Below are some of these companies from above that fit the criteria for good candidates to survive and thrive in difficult periods. History shows they've done it before.
- ExxonMobil has increased their dividend 31 years in a row and is one of only three companies with a AAA credit rating (Microsoft and Johnson&Johnson are the others).
- Chevron has increased their dividend 28 years in a row. The book value is $83.01/share and currently trades around $100/share (83%)
- Helmerich Payne has increased their dividend 41 years in a row and has extremely low debt levels. The book value is $45.19 and trades around $60/share (75.3%).
- ConocoPhillips has a book value of $44.64/share, and is trading around $61/share (73%).
As a reference point, when Helmerich Payne started paying a dividend, oil was around $3.60/barrel.
Also, forecasts.org projects WTI Crude price to be $64.90 May 2015, with an 80% confidence level being between $57.50 and $72.30. They also project a low of$49.7 in February 2015.
Sources: Dividend.com, FINVIZ.com, stockcharts.com.
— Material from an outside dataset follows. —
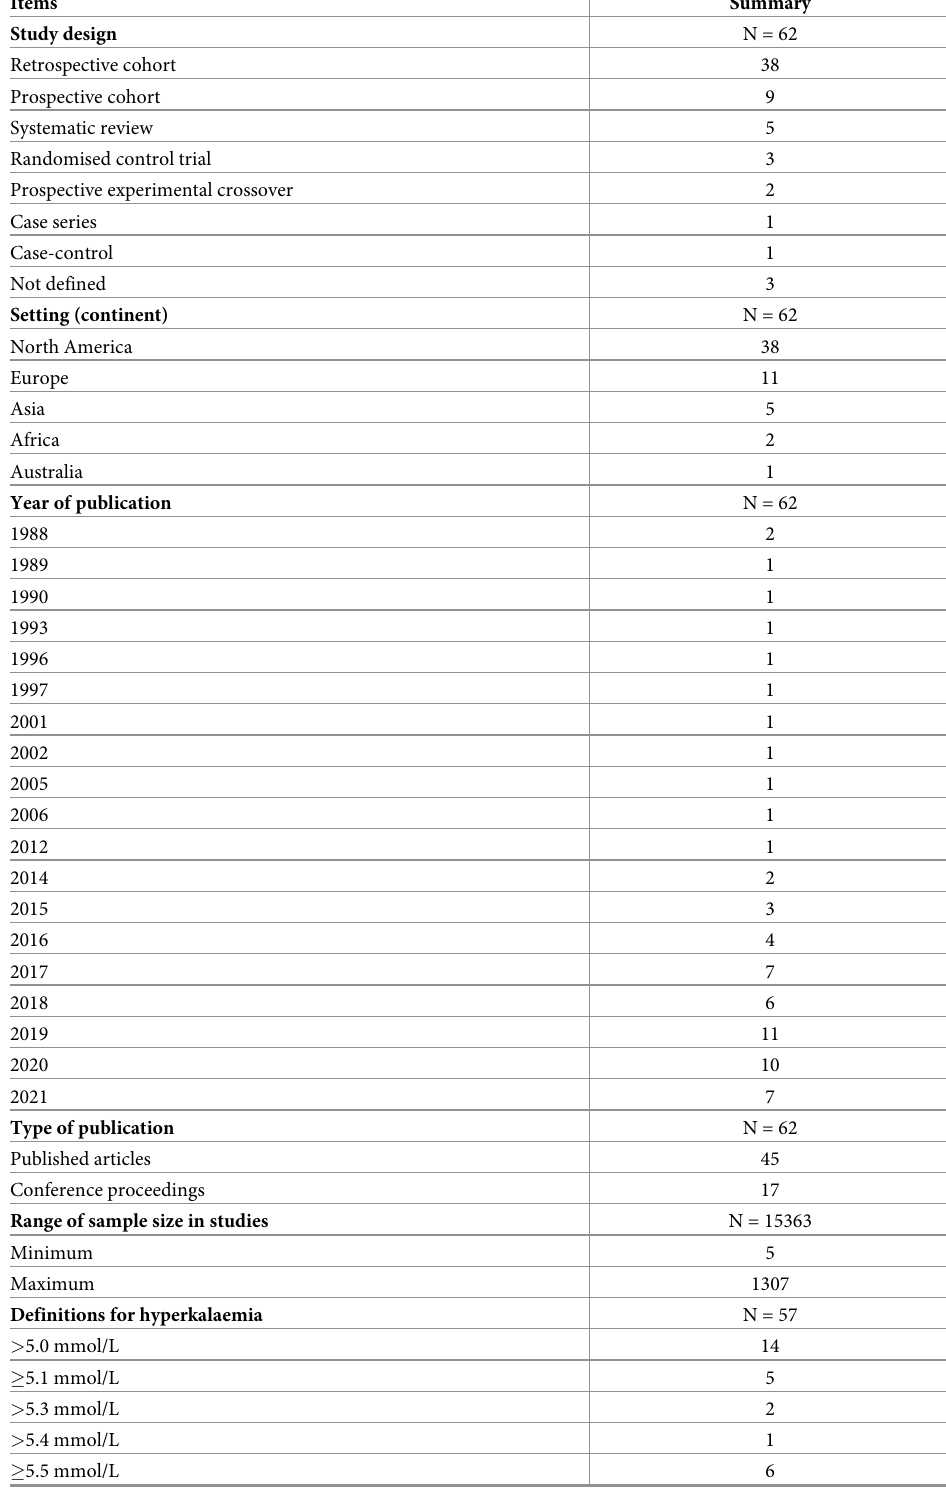
Table 1. Summary of characteristics of included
Disclosure: Kerry Prazak, CFP® is the owner and portfolio manager of East Lake Financial, LLC, a Registered Investment Adviser located in Keller, TX. Kerry Prazak, East Lake Financial, and/or its clients may hold positions in any ETFs, mutual funds, and/or any investment asset mentioned above. The comments above do not constitute individualized investment advice. The opinions offered here are not personalized recommendations to buy, sell or hold securities. Please do your own research. Thank you!